KOLKATA (miningweekly.com) - India’s Coal Ministry has identified eight coal blocks for allocation to thermal power companies that are facing a shortage of feedstock.
According to a note prepared by the Ministry, a technical committee had recommended that these eight coal blocks be considered for allocation specifically to the thermal power sector given the nature and quantity of the reserves in these blocks.
The blocks include Pokharia Paharpur and Gosai-Pahari-Siulibani, in Jharkhand province, Kuraloi (A) North mine and Saradhpur (N) Sector-1 mines, in Odisha, and Kapsdanga- Bharkata block in West Bengal, all in eastern India.
The blocks have been explored regionally by the provincial government and reserves estimated at around 8.3-billion tonnes.

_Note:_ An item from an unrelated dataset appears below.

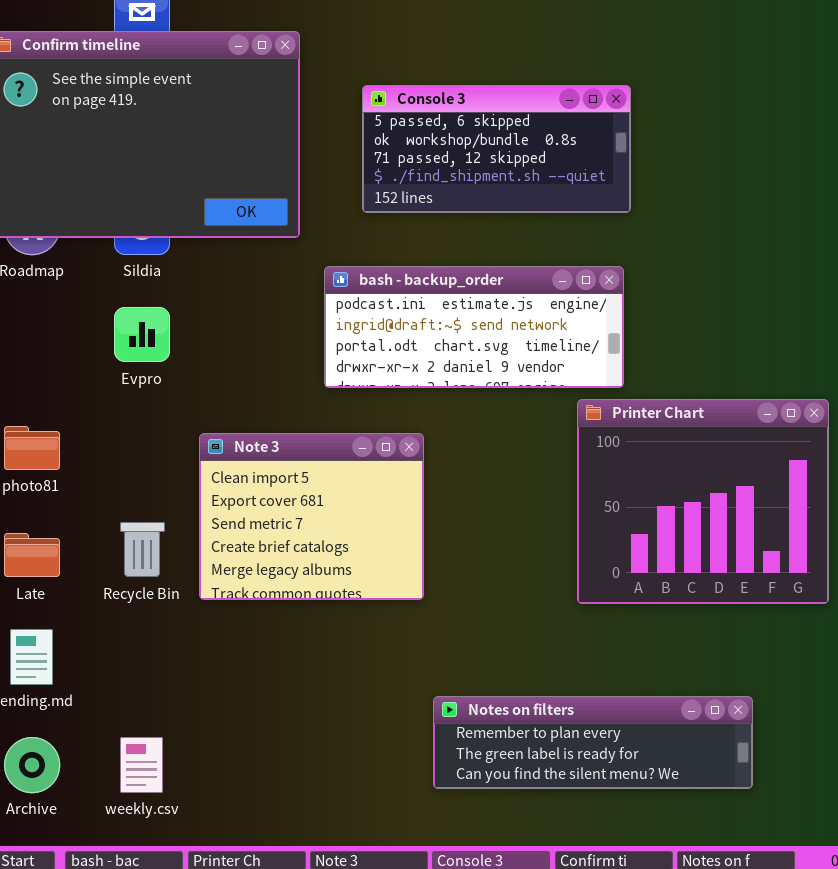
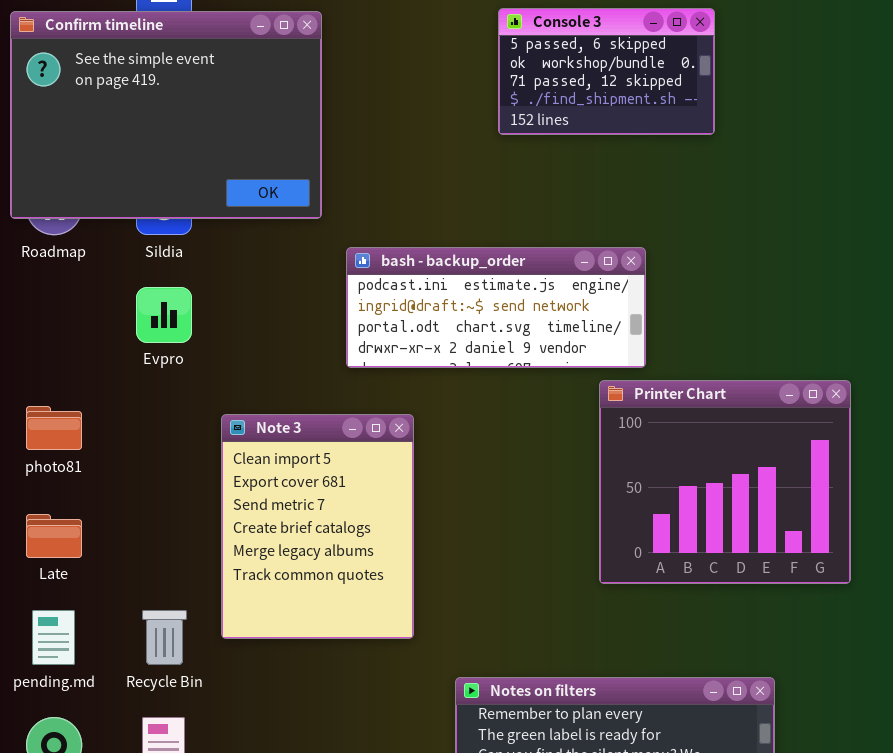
Console 3: [362,85,631,213] -> [498,8,715,135], moved, resized
Note 3: [199,433,424,600] -> [221,414,414,639], resized
Recycle Bin: [120,522,165,577] -> [142,610,187,665], moved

In July 2013, the Indian government had allocated 14 coal blocks for captive use by steel, cement and power producers, including the country’s largest electricity generator, NTPC Limited.
However, Coal Ministry officials said that the eight blocks identified in eastern India would be allocated specifically to power companies given the shortage of coal and the risk of power shortages across the country.

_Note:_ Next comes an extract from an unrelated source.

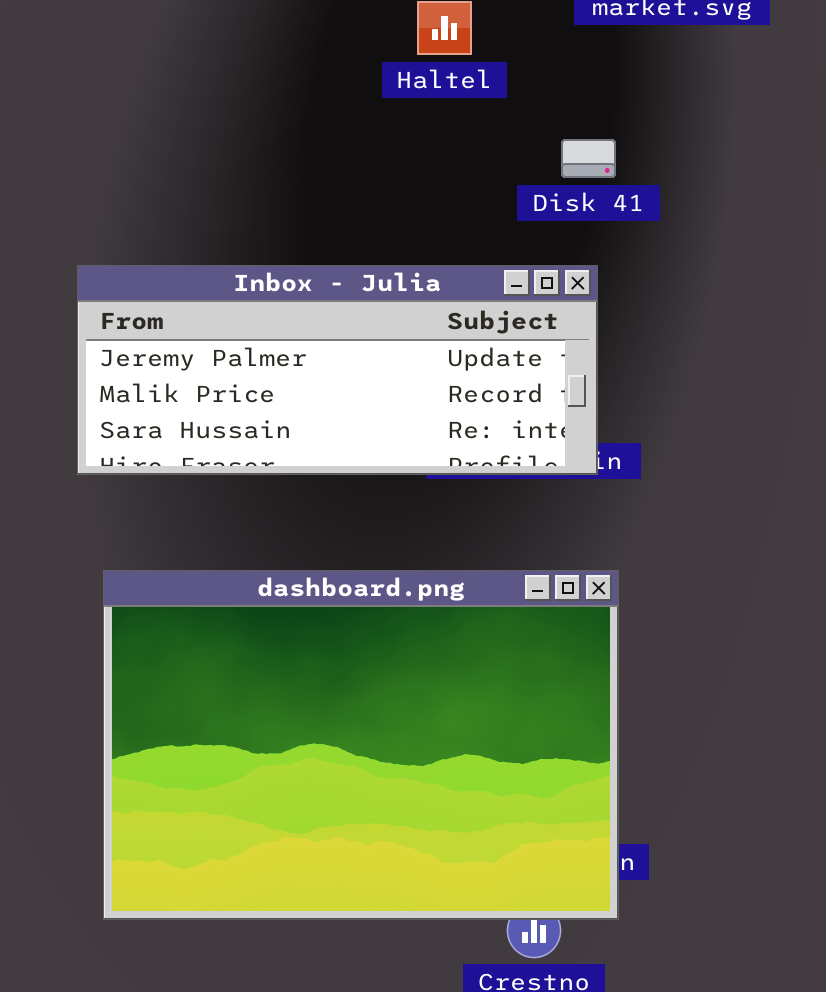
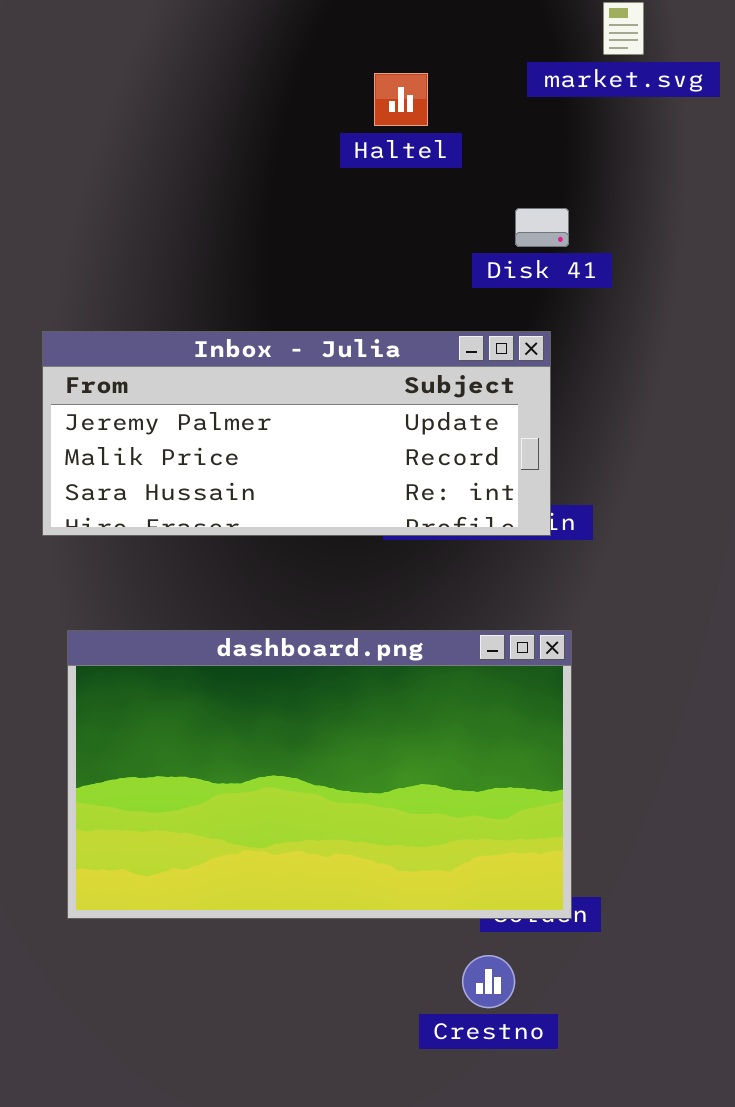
dashboard.png: [103,570,619,920] -> [67,630,572,919], resized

According to the Independent Power Producers’ Association, thermal power plants were facing a fuel shortage of about 120-million tonnes.

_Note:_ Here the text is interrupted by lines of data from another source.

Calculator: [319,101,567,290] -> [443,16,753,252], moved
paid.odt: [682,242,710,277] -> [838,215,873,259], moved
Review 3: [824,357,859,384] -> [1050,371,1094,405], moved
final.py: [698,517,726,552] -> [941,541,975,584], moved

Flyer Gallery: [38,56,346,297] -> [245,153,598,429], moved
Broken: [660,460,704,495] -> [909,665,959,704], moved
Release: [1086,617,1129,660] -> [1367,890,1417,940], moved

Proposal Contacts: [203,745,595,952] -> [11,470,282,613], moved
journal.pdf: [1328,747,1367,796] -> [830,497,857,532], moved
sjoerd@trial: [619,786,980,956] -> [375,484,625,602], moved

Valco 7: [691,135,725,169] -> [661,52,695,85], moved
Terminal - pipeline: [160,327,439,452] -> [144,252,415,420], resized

Several private power producers have submitted to the government that the latter should initiate the auction of the 24 coal blocks already de-allocated following failure by several to develop them for captive use.
The private power producers said that auction of the 24 coal blocks would substantially bridge the shortfall in coal supplies by at least 80-million tonnes.
According to Coal Ministry estimates, peak coal supply shortage was forecast at 200-million tonnes by 2016/17, compared with 120-million tonnes in 2013/14. The shortfall would have been higher, at 150-million tonnes, during the last fiscal but for the fact that several new thermal power plant did not go into production having failed to secure coal supplies.
Nearly 208 coal blocks have been allocated since 1993 with a reserve capacity of 50-million tonnes to 60-billion tonnes. At an average annual production of 400-million to 500-million tonnes these mines had the potential to last 50 years.